WORK REQUIRED
Go through the data below line by line. Give only the number of lines that contain "docutils".

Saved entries

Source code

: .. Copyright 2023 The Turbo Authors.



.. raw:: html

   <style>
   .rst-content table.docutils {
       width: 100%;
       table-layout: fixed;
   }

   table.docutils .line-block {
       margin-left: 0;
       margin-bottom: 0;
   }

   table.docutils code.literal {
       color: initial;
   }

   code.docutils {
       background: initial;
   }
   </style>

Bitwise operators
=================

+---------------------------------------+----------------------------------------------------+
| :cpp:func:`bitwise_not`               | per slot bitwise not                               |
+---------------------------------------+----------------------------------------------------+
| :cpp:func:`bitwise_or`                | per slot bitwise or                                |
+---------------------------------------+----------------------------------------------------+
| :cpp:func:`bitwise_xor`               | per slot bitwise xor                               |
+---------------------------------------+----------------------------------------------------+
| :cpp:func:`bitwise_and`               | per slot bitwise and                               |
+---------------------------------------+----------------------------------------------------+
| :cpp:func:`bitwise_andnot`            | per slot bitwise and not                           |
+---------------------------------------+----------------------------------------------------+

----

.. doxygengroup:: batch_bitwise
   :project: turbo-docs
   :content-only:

EXERCISE OUTPUT
4